Task statement: The records below need to be repeated exactly, with every picture left out.

#### Input data ####

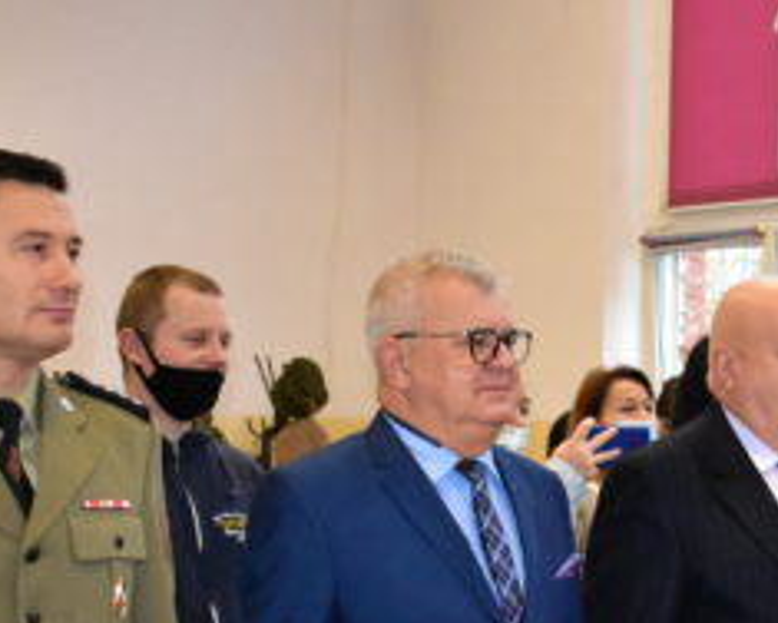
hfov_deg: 19.8
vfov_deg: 16.2
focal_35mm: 94
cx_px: 765
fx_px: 2170
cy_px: 534
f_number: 4
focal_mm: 25
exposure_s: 1/200
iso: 6400
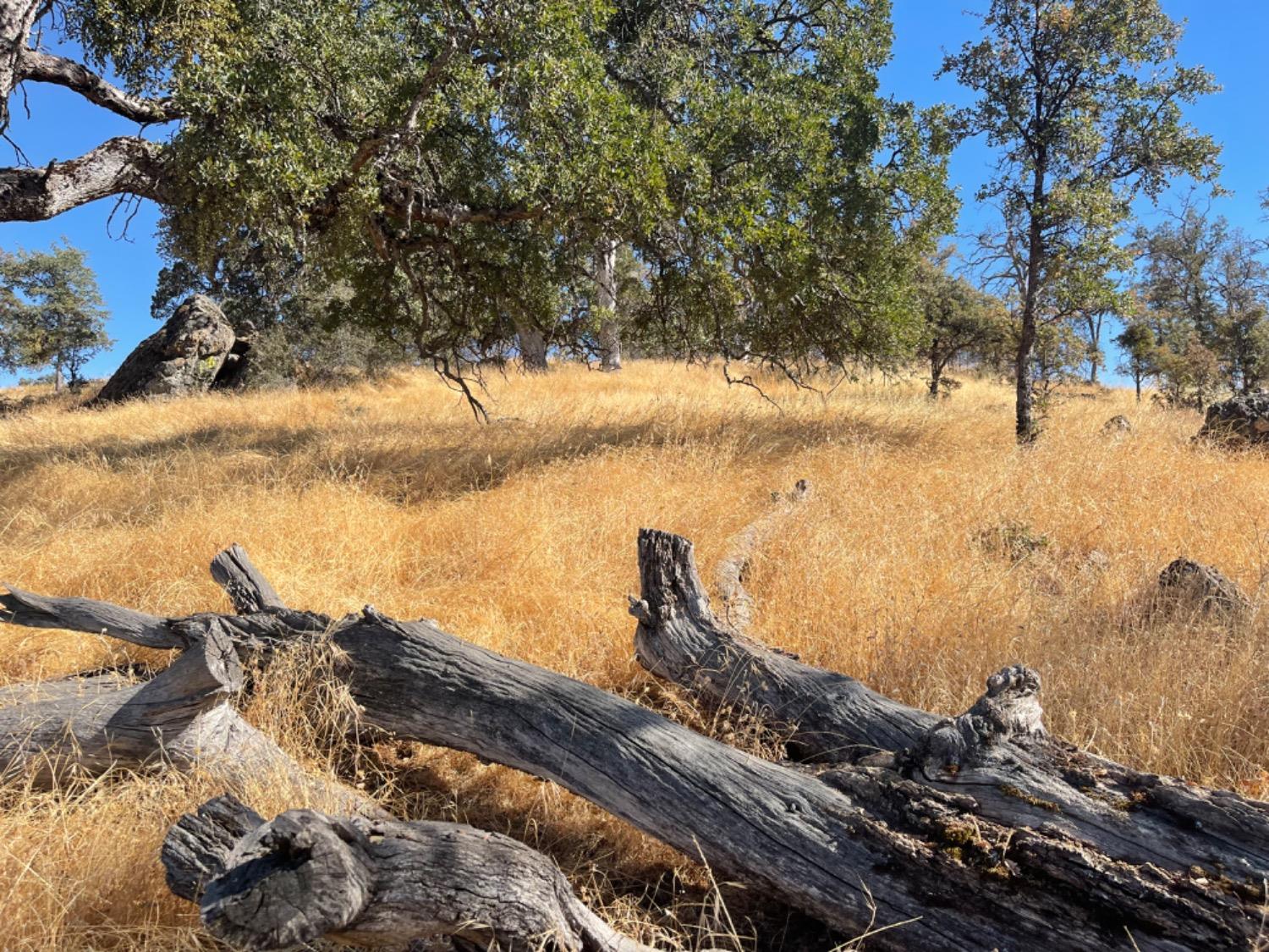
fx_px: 916
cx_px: 634
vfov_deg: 54.9
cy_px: 476
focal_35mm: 25
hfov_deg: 69.4
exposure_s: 1/2288
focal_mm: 5.1
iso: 32
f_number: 1.6
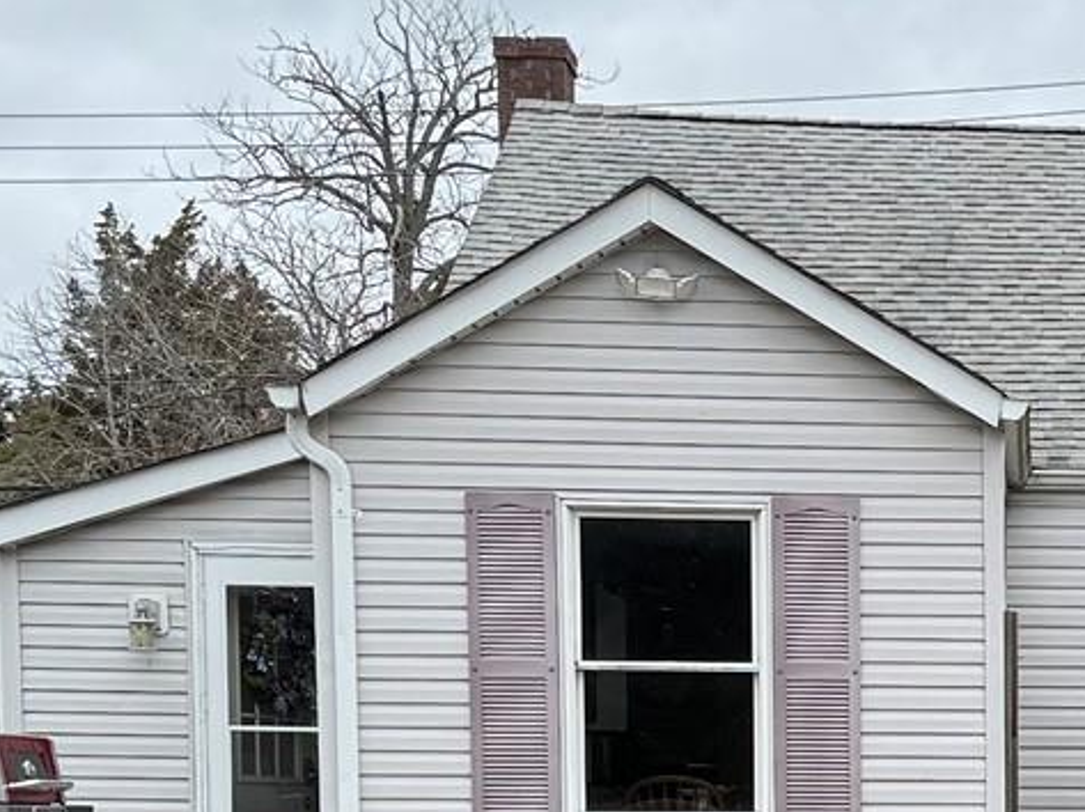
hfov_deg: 18.2
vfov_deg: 13.7
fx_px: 3257
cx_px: 1209
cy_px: 1021
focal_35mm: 104
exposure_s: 1/967
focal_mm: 6.76
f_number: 1.78
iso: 80
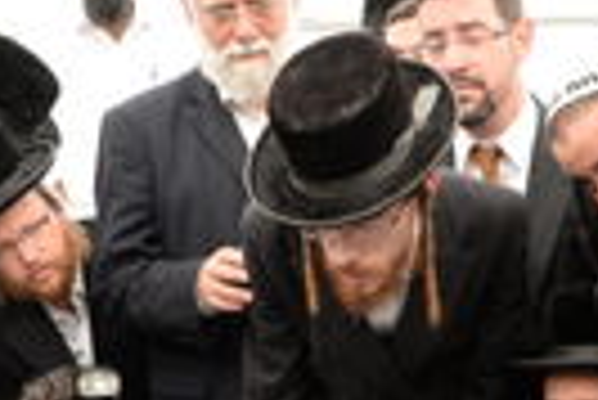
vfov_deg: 17.6
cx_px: 306
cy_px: 544
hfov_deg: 28.0
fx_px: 1197
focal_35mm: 72
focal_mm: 24
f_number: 8
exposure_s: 1/250
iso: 1250
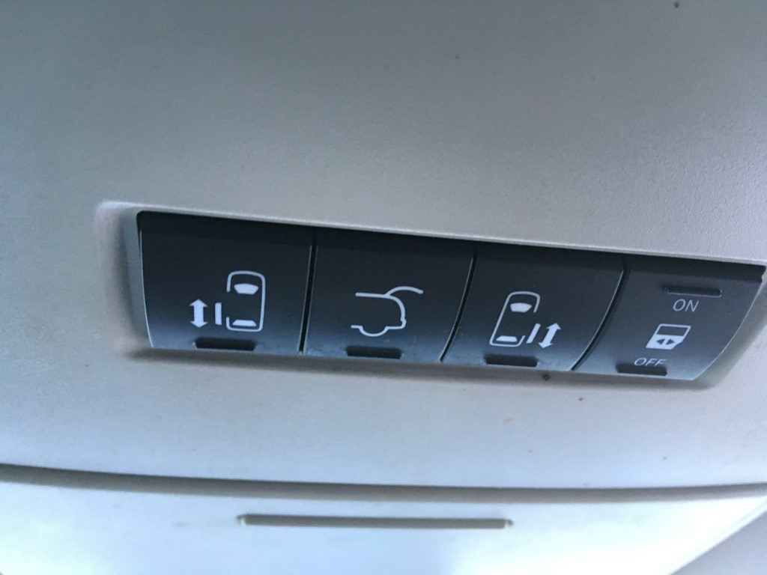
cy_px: 288
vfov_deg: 48.2
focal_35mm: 29
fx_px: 643
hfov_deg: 61.7
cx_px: 384
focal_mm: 4.15
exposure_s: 1/30
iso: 160
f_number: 2.2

####

Expected answer:
hfov_deg: 19.8
vfov_deg: 16.2
focal_35mm: 94
cx_px: 765
fx_px: 2170
cy_px: 534
f_number: 4
focal_mm: 25
exposure_s: 1/200
iso: 6400
fx_px: 916
cx_px: 634
vfov_deg: 54.9
cy_px: 476
focal_35mm: 25
hfov_deg: 69.4
exposure_s: 1/2288
focal_mm: 5.1
iso: 32
f_number: 1.6
hfov_deg: 18.2
vfov_deg: 13.7
fx_px: 3257
cx_px: 1209
cy_px: 1021
focal_35mm: 104
exposure_s: 1/967
focal_mm: 6.76
f_number: 1.78
iso: 80
vfov_deg: 17.6
cx_px: 306
cy_px: 544
hfov_deg: 28.0
fx_px: 1197
focal_35mm: 72
focal_mm: 24
f_number: 8
exposure_s: 1/250
iso: 1250
cy_px: 288
vfov_deg: 48.2
focal_35mm: 29
fx_px: 643
hfov_deg: 61.7
cx_px: 384
focal_mm: 4.15
exposure_s: 1/30
iso: 160
f_number: 2.2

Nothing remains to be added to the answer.